Imagen del patio del Antiguo Manicomio
Al llegar a las escaleras vio al fantasma a través de la luz que entraba por los grandes ventanales, a un palmo de su mano, moteado por las sombras de los ramajes que se mecían afuera junto a la entrada principal, y donde alguna vez, hace cien años, un poeta demente escribió los versos más hermosos que luego se convertirían en himno.
Aterrado, bajó las escaleras con torpeza como si de repente sus piernas se hubieran astillado en mil pedazos. Al llegar al primer piso buscó las llaves que colgaban de un clavo en la pared, y se precipitó a la alta puerta de vidrieras de la salida. El juego de llaves era confuso, ninguna parecía la correcta. Vio sorprendido que sus manos temblaban y que era difícil dominarlas. Volvió entonces la mirada hacia las escaleras y allí estaba, corpulento, el fantasma objeto de su pesadilla.
El vigilante cayó desmayado.
Una hora después, al despertar, pálido como una hoja de papel, exclamó lo que fueron sus últimas palabras en aquel lugar: «Sáquenme de aquí».
Esta historia corresponde a la de Juan Peñaranda Urrego, un vigilante que fue asustado por lo que él considera un fantasma. Él es corpulento y de mirada astuta, pero aquella vez, asegura, se sintió vulnerable y aterrado. Antes de trabajar como vigilante en el Comfama de Aranjuez, donde funcionaba el antiguo Manicomio Municipal, escuchó todo tipo de rumores sobre apariciones. No hizo caso. No creía en ellas. Hasta aquella noche.

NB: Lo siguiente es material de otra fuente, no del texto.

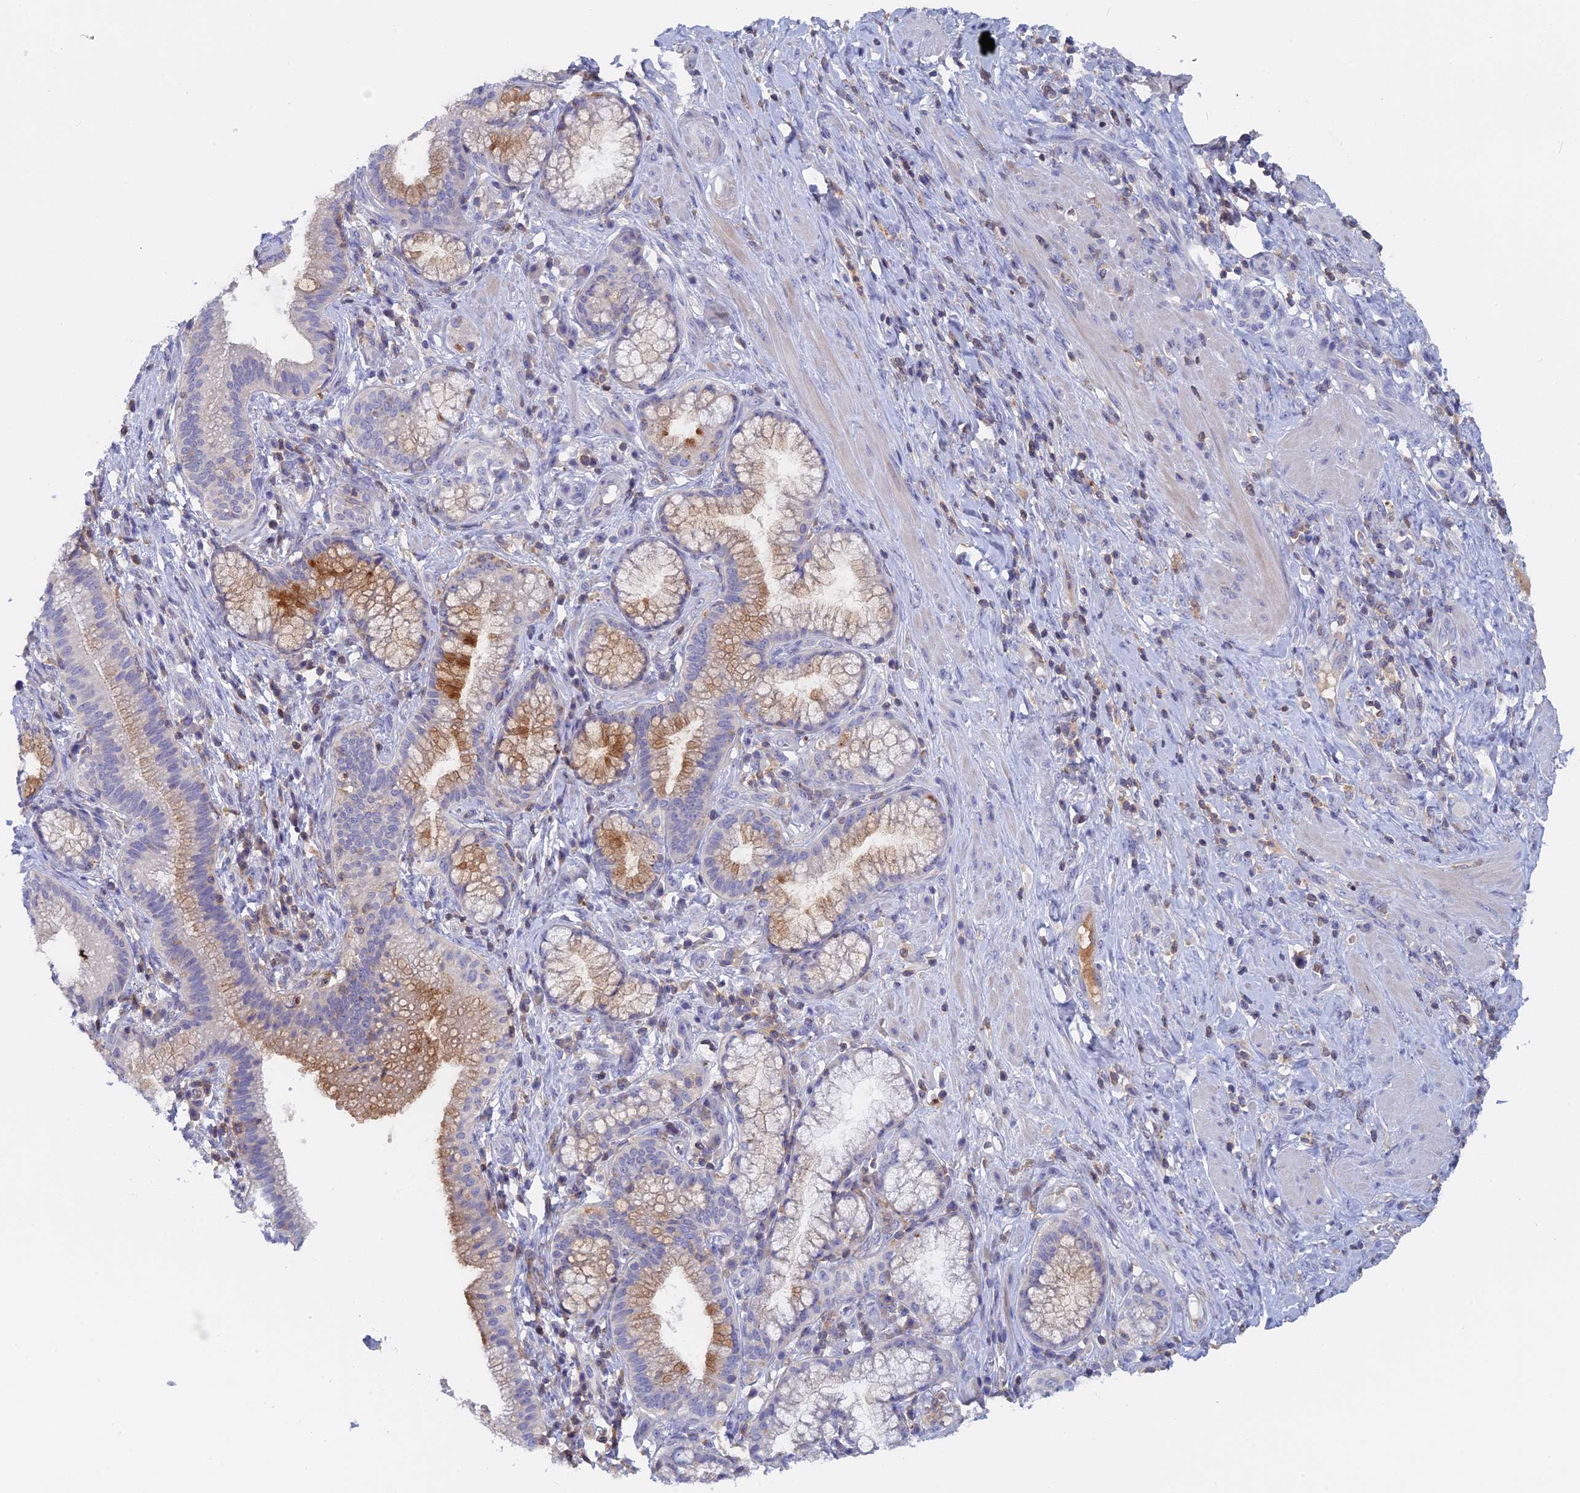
{"staining": {"intensity": "moderate", "quantity": "25%-75%", "location": "cytoplasmic/membranous"}, "tissue": "pancreatic cancer", "cell_type": "Tumor cells", "image_type": "cancer", "snomed": [{"axis": "morphology", "description": "Adenocarcinoma, NOS"}, {"axis": "topography", "description": "Pancreas"}], "caption": "An IHC photomicrograph of neoplastic tissue is shown. Protein staining in brown highlights moderate cytoplasmic/membranous positivity in adenocarcinoma (pancreatic) within tumor cells.", "gene": "ACP7", "patient": {"sex": "male", "age": 72}}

Los fantasmas, según la creencia popular, son almas en pena que quedaron ancladas en este mundo sin oportunidad de entrar a la gloria del cielo o a la condena del infierno. Fueron mujeres y hombres que tuvieron, por lo regular, una muerte desventurada. Lo que poco consignan los historiadores es que, en efecto, las paredes del antiguo manicomio atestiguaron más una muerte, de un suicidio. Los locos eran miembros de familias ilustres que hacían grandes ofrendas a las Hermanas de la Caridad, monjas anacrónicas que se sentían en el Medioevo, cuando aún en las plazas públicas quemaban vivas a las personas acusadas de brujería.
Los dementes estaban, pues, al mal cuidado de estas monjas que imponía la fe de las oraciones, los choques eléctricos y los baños de agua fría para alivianar la locura. La razón y la realidad, juguetes del delirio. Y tal vez no sea difícil terminar de enloquecer allí: a finales del siglo XIX había recluidos allí 883 enajenados. Muchos de ellos terminaron durmiendo a lo largo de los corredores de la casona, al lado del edificio donde hoy se dan las apariciones, pues solo se construyeron 132 celdas, cada una de dos metros y medio por cuatro de largo, sin ventanas, sin cuadros, rígidas y gruesas paredes que se tragaban los lamentos y las locuras.
En lo que hoy es la biblioteca del Comfama (donde era la cocina y la lavandería del manicomio) han aparecido: una mujer que lleva de la mano a una niña, un niño que corretea por los pasillos y atraviesa paredes. Incluso hay personas que afirman que a eso de las 4:00 de la madrugada puede verse la fantasmagórica imagen de un hombre que pasea por la arbolada enfrente de la edificación principal.
Suicidas, paranoicos, maniáticos, exhibicionistas, depresivos, neuróticos, esquizofrenicos y psicóticos, todos en un mismo lugar. Se paseaban con camisas de fuerza y batas largas. Muchos terminaron de enloquecer allí. Entre ellos, algunos locos famosos del Medellín de comienzos de siglo como el Ñato Narciso, Joaquín Costillares, Carlos Hernández, Indalecio Calle y Epifanio Mejía, el poeta autor de la letra del himno antioqueño, quien duró 34 años allí, hasta morir en 1913.
Sea cual sea el origen de estas apariciones, ciertas o no, causan sensación entre los amantes de la historia y los abuelos del barrio. Los ruidos en las noches se siguen escuchando, aseguran los vigilantes, pero ya ninguno se atreve a subir al segundo piso.